Among specific animals with witchcraft associations are:

    Typical depiction of a Medieval European witch with her crow familiars
    Typical depiction of a Medieval European witch with her crow familiars (from http://history.wisc.edu/sommerville/367/367-131.htm)
  • Birds/Bats: In many parts of the world, a witch was thought to turn into a crow or a raven for her night-time adventures, so they could fly away in case of an emergency. The owl has always been associated with death, sorcery and the dark side of life. In the Middle Ages, demons or familiars in the forms of owls or crows supposedly attended witches, accompanying them on their broomstick flights and carrying out their evil commands. Bats were also considered a favourite for witches to change into as they have good night vision and easily merge with the dark night-time sky.
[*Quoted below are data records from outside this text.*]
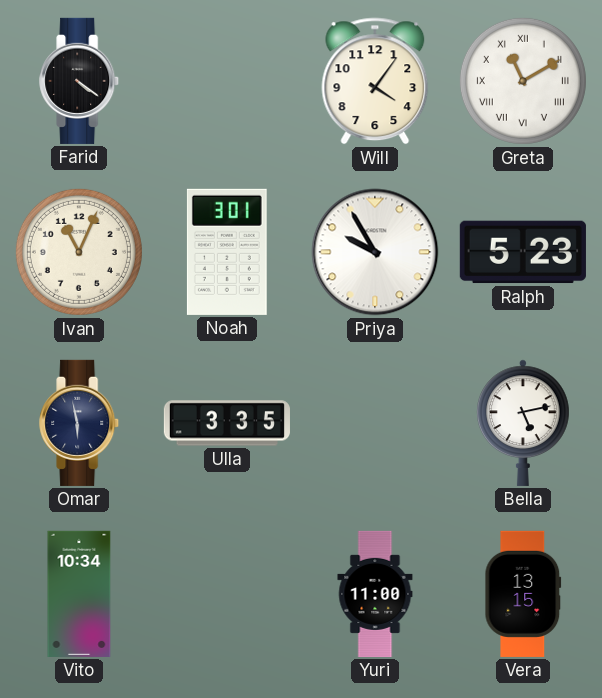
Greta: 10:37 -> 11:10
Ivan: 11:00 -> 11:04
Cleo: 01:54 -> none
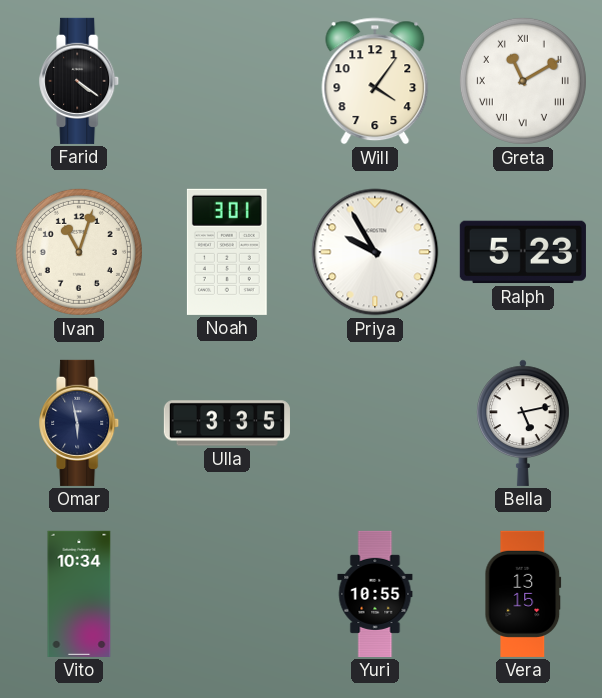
Ivan: 11:04 -> 11:03
Yuri: 11:00 -> 10:55
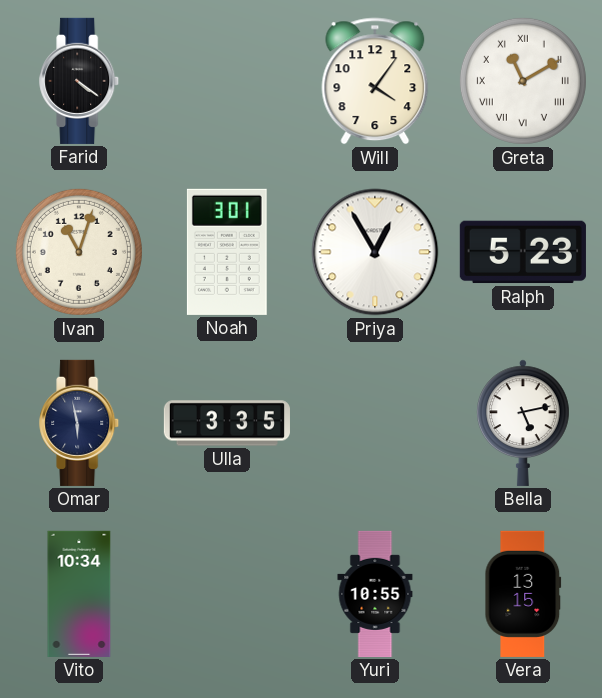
Priya: 9:55 -> 12:55
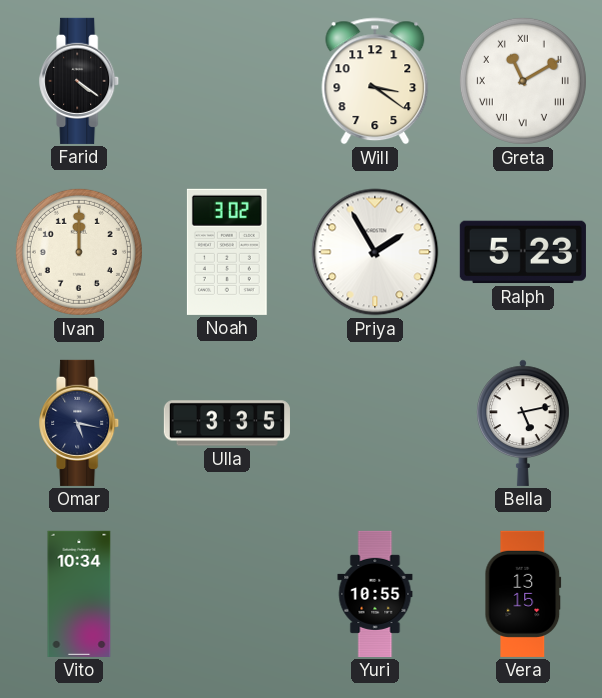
Will: 4:06 -> 3:21
Ivan: 11:03 -> 12:00
Noah: 3:01 -> 3:02
Priya: 12:55 -> 1:55
Omar: 5:58 -> 5:17
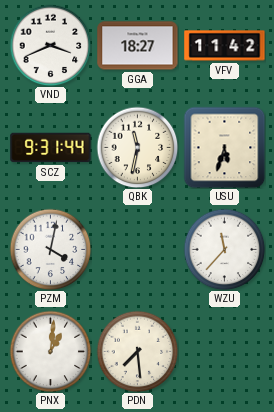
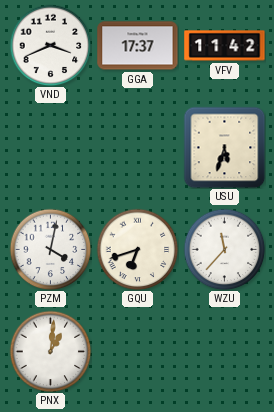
GGA: 18:27 -> 17:37
SCZ: 9:31 -> none
QBK: 11:32 -> none
GQU: none -> 6:42
PDN: 7:29 -> none
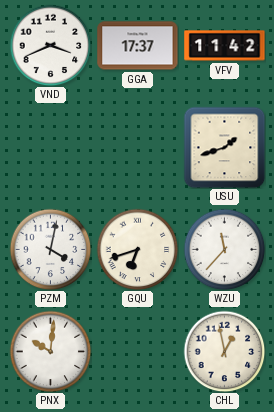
USU: 5:33 -> 1:42
PNX: 1:01 -> 10:01
CHL: none -> 12:58
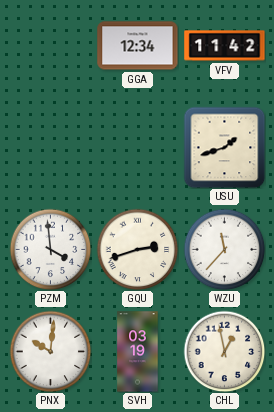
VND: 3:41 -> none
GGA: 17:37 -> 12:34
PZM: 4:02 -> 3:59
GQU: 6:42 -> 2:42
SVH: none -> 03:19
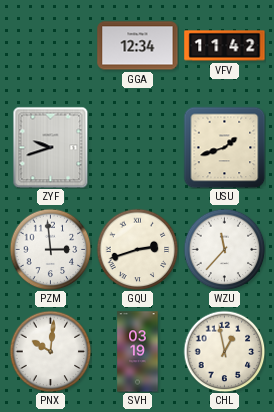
ZYF: none -> 9:42
PZM: 3:59 -> 2:59
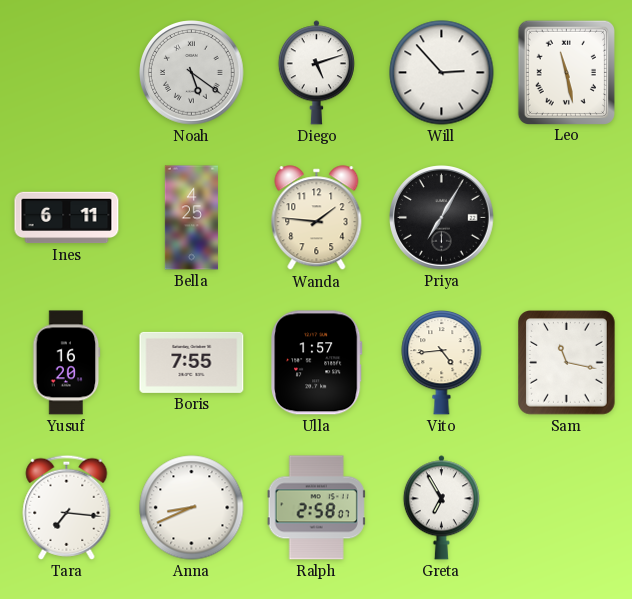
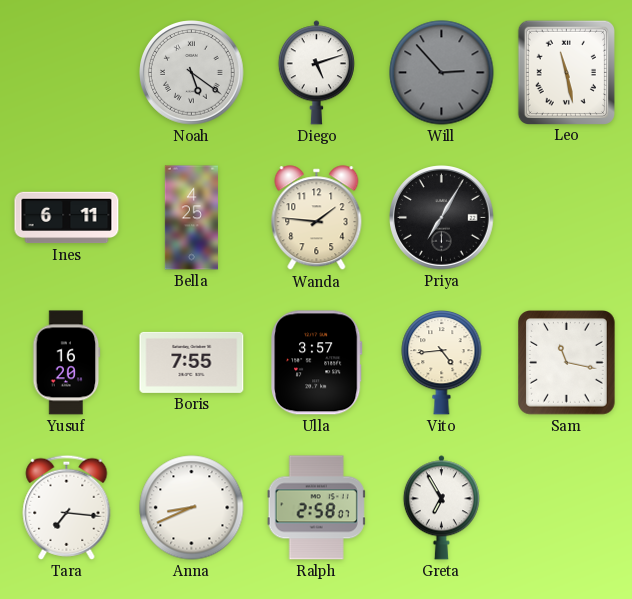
Will dial: white -> grey
Ulla: 1:57 -> 3:57
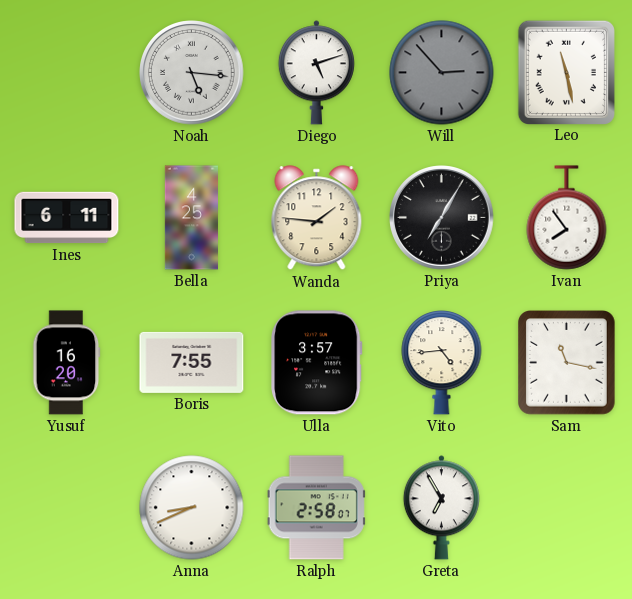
Noah: 5:21 -> 5:16
Ivan: none -> 7:54
Tara: 7:16 -> none
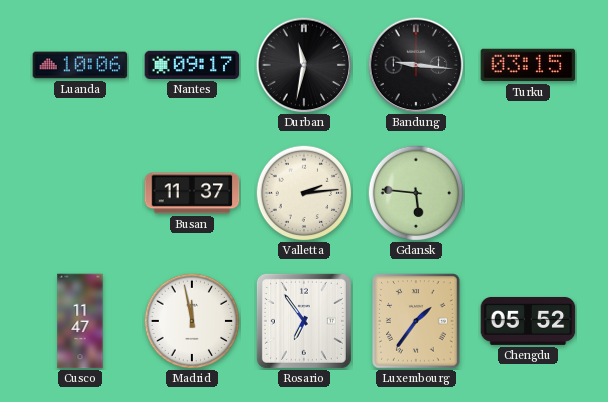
  • Cat: In folklore, a cat (especially a black cat) is associated with witches. A witch or sorcerer was reputed to own a cat as a familiar, and they were believed to embody demons who performed the witch’s tasks. Witches were said to take the form of a cat nine times (a reflection of the traditional nine lives of a cat), and they were also used for spells. In modern witchcraft, the cat is a common pet and familiar, kept for its psychic sensitivity.
  • Cock: Cocks were used historically for sacrifice as an offering to the gods, as it was believed to represent light and goodness. They were also used as part of spells to raise rain and storms.
  • Dog: Witches were supposedly able to transform into a dog, or to send a demon familiar in the form of a dog to bewitch or torment victims. Dogs known as “Black Shuck” (or “Old Shuck”) were known in English folklore to mean a demon, and the Devil himself was widely supposed to appear as a black dog.
  • Hare: In the British Isles, the hare was once thought to be a witch's familiar or could even be a metamorphosed witch in disguise. The belief was so strong that if a hare crossed your path it was considered bad luck. Many stories told of hunters shooting hares only to find that they had shot witches, who had returned to human form on their death.
  • Hyena/Leopard: In Africa, it was believed that a witch might transform herself into a hyena or leopard so that she could attend her gatherings unrecognized by other humans.
  • Ox: Farmers in England, would place an ox skull in a predominant position in the house or barn to appease the nature spirits, especially if they were having a run of bad luck or sickness with their herds. The farmer would then greet it every day to keep the nature spirits happy and his herd contented.
  • Sheep: A sheep's wool and heart were traditionally used in witchcraft. The wool was placed in the room that someone was sleeping in, as it was believed that this would absorb the person's breath, which could then be used to bewitch them. A sheep’s heart would be studded with nails and used as a form of sacrifice in France.
  • Snake: Snakes have long had a predominant role in magic-making. Live snakes may be used in rituals, and the skins, fangs and venom of poisonous snakes are common in spells and potions.
  • Spider: In folk magic, a spider eaten every morning will provide one with great strength and power, and storms could be raised at sea could by catching spiders in pots. They were also used as ingredients in folk remedies and as amulets.
  • Toad: Toads were used as ingredients in brews and as familiars. Toad skins were used by shamans for the poisons or hallucinogens which are secreted from their glands when injured or provoked (depending on the type of toad, a poison may just taste bad, or it may even kill). According to folklore, toads were used as charms and amulets, in brews and magic remedies, and also at witches’ Sabbats.Toads may be used as familiars, as they are considered intelligent, easy to tame and easy to care for, and are also thought to have psychic powers.
  • Tortoise: Tortoise shells were used as rattles and used in healing and fertility rituals by Iroquois dancers of North America. The noise of the rattle was believed to summon spirits to a ritual.